1. Field of the Invention
The present invention relates to a semiconductor light emitting device including semiconductor light emitting elements mounted on a flat substrate, and a method of manufacturing the same.
2. Description of the Related Art
LED lamps employing light emitting diodes can be realized with different light emission colors by a combination of light emitting diodes as an excitation light source and phosphors. Among methods of achieving a light emitting device that emits white color light, which is referred to as a white LED, there have been known a method of combining a light emitting diode that mainly emits blue color light and a yellow phosphor and a method of combining a light emitting diode that emits a near-ultraviolet ray, a blue phosphor, a green phosphor and a red phosphor.
In recent years, white LEDs have been employed as light sources of illumination systems, display systems and the like.

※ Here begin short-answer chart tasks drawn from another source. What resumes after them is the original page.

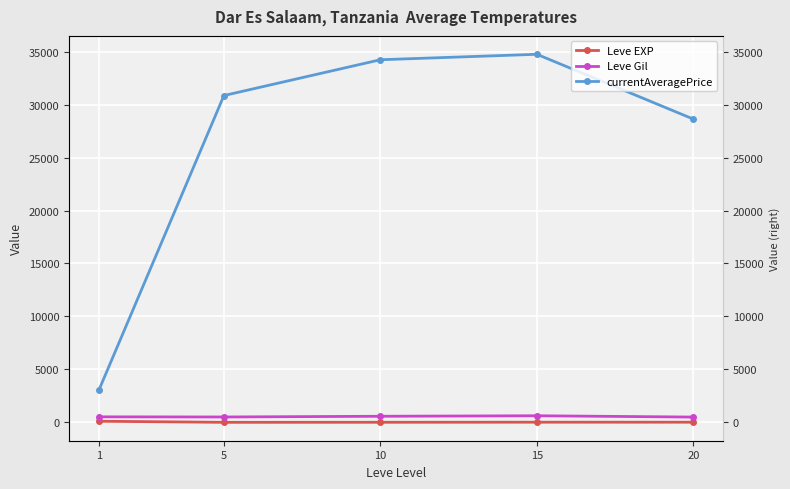

The currentAveragePrice series shows 28636.0 at 20. True or false?

True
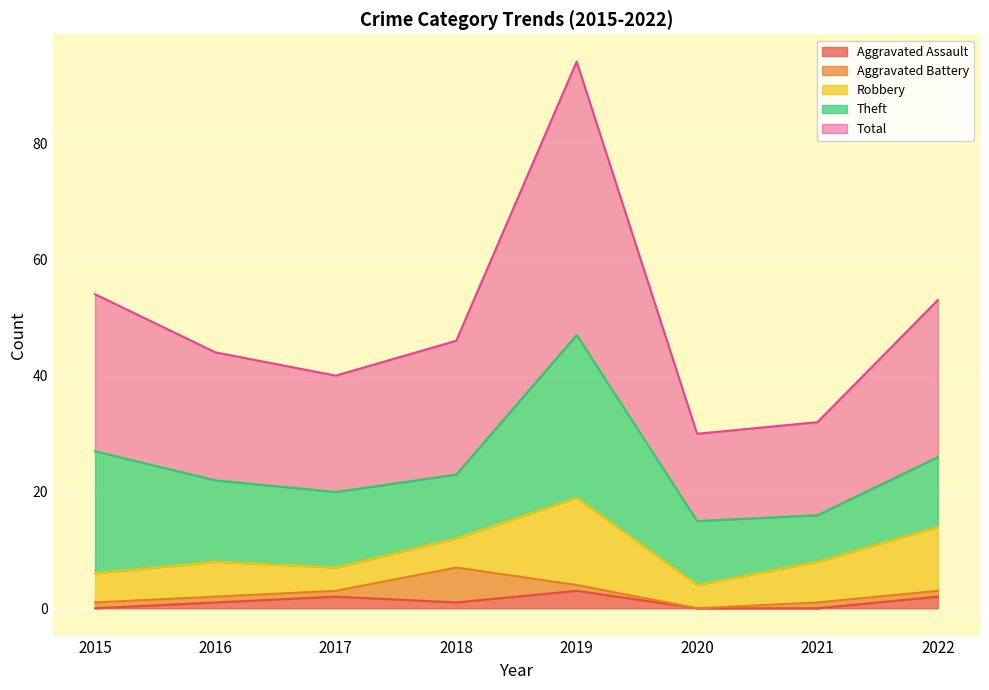

At how many categories does at least one series exceed 31?

1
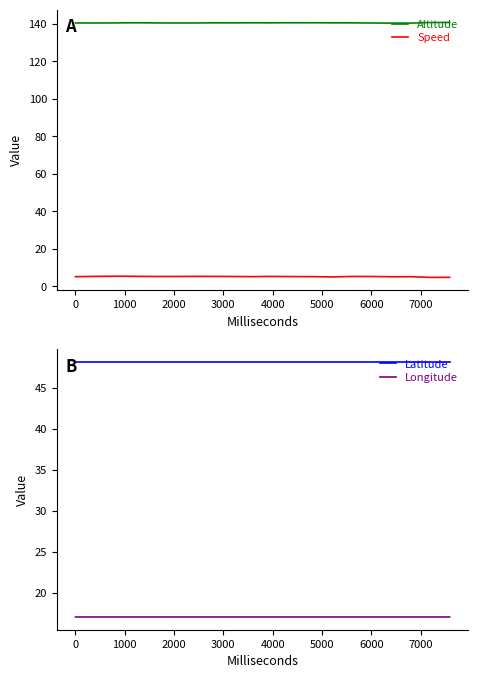

In Altitude, how many points are higher than both neighbors (excluding endpoints)?

4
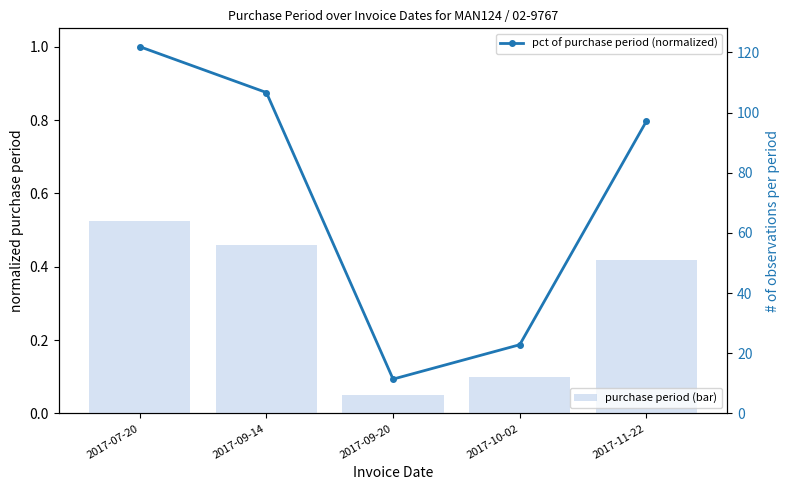

Reading right to left, extract all data points from this chart.

pct of purchase period (normalized): 2017-11-22=0.8	2017-10-02=0.2	2017-09-20=0.1	2017-09-14=0.9	2017-07-20=1.0
purchase period (bar): 2017-11-22=51.0	2017-10-02=12.0	2017-09-20=6.0	2017-09-14=56.0	2017-07-20=64.0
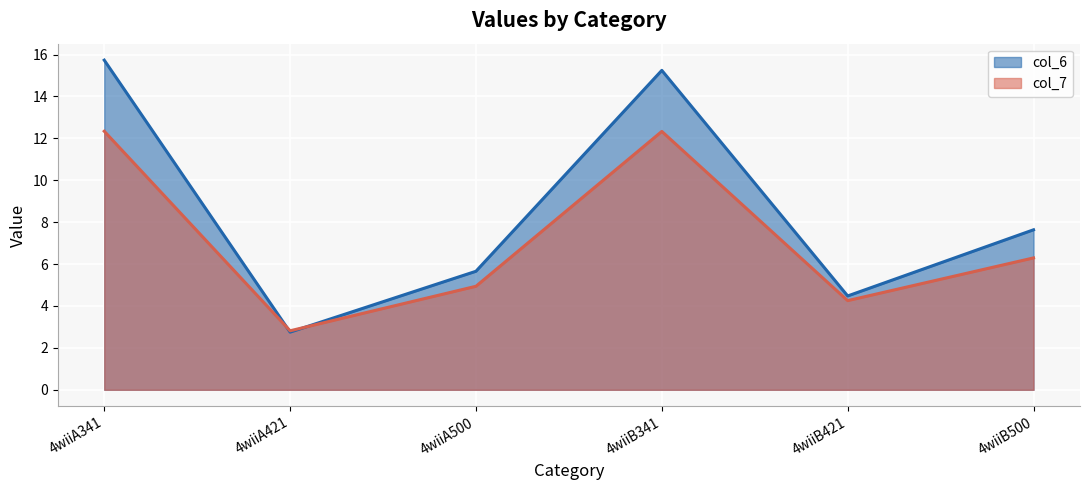

At which category does col_6 reach its first local peak?

4wiiB341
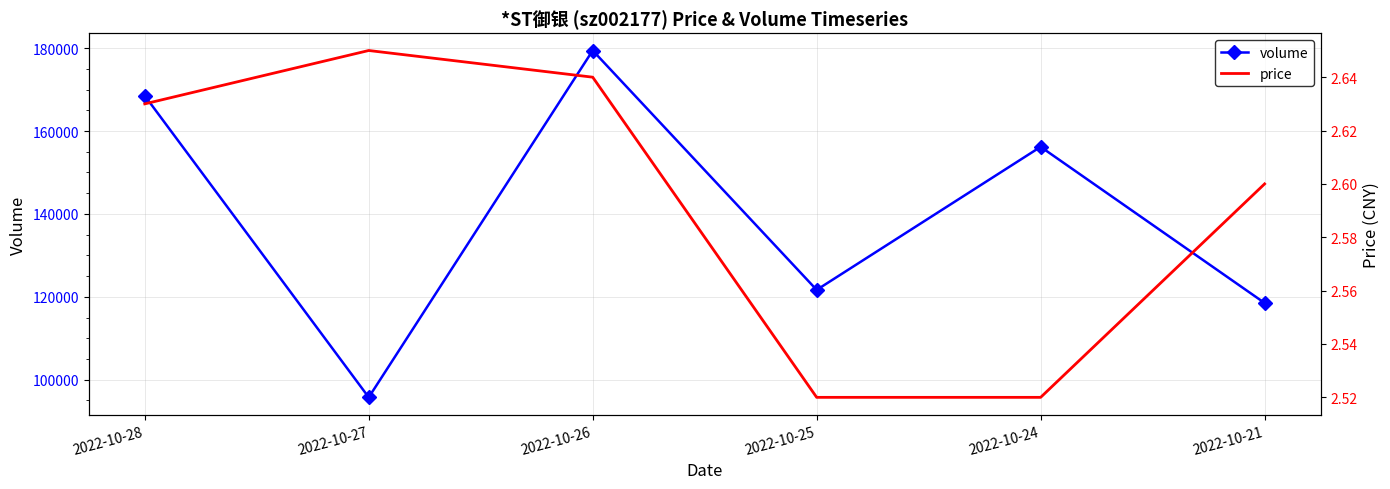

How many distinct data groups are displayed?

2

However, in such employment of white LEDs, there remain issues of emission irregularity of light emitting elements themselves, emission irregularity caused by mounting such as wire bonding, etc., thus requiring improvement of characteristics of light emitting elements.
To avoid such issues, there has been known a technique of flip chip mounting without requiring wires disturbing an optical path and a technique related to a phosphor layer or a resin layer. See JP-A-2006-92983, JP-A-2005-276883, JP-A-2006-24615, JP-A-2004-80058, JP-A-2004-186488, JP-A-6-238884 and JP-A-8-99408.
Although a flip chip mounting used in a wide range has advantages of short wiring, good electrical property and a small mounting area over a wire bonding, the flip chip mounting has disadvantages of a complicated structure and high costs.
Techniques disclosed in JP-A-2006-92983 and JP-A-2005-276883 attempt to increase emission efficiency and provide uniform emission using unevenness formed in a phosphor layer. However, in the technique disclosed in JP-A-2006-92983, correction is not made based on emission irregularity of light emitting elements and also it can not be said that emission efficiency of all semiconductor light emitting devices are not necessarily increased. In addition, in the technique disclosed in JP-A-2005-276883, although thickness of a phosphor layer is changed based on emission irregularity of light emitting elements, since the phosphor is formed in combination with a second sealing resin member made in a different process, a manufacturing process is complicated.
In the technique disclosed in JP-A-2006-24615, unevenness is formed on a top surface using a print method to increase light output efficiency. However, the print method used herein is meant to be a stencil print method to require a stencil plate, so it is difficult to make correction to irregularity of individual semiconductor light emitting devices. In addition, in the technique disclosed in JP-A-2006-24615, although unevenness may be formed in a lateral side in addition to the top surface, it is difficult to maintain high precision of unevenness due to friction which may occur when semiconductor light emitting devices are peeled out of a stencil plate.
In techniques disclosed in JP-A-2004-80058 and JP-A-2004-186488, a light emission state is measured, and correction is made to irregularity of individual semiconductor light emitting devices using a liquid droplet discharging apparatus. However, a surface mounting LED package shown herein, which is a combination of a cup-shaped substrate and a resin filler, has disadvantages of requirement of substrate processing, complicated processes, and high costs. In addition, JP-A-2004-80058 and JP-A-2004-186488 disclose only an application to cup-shaped LEDs, but do not show a detailed application to a flat substrate.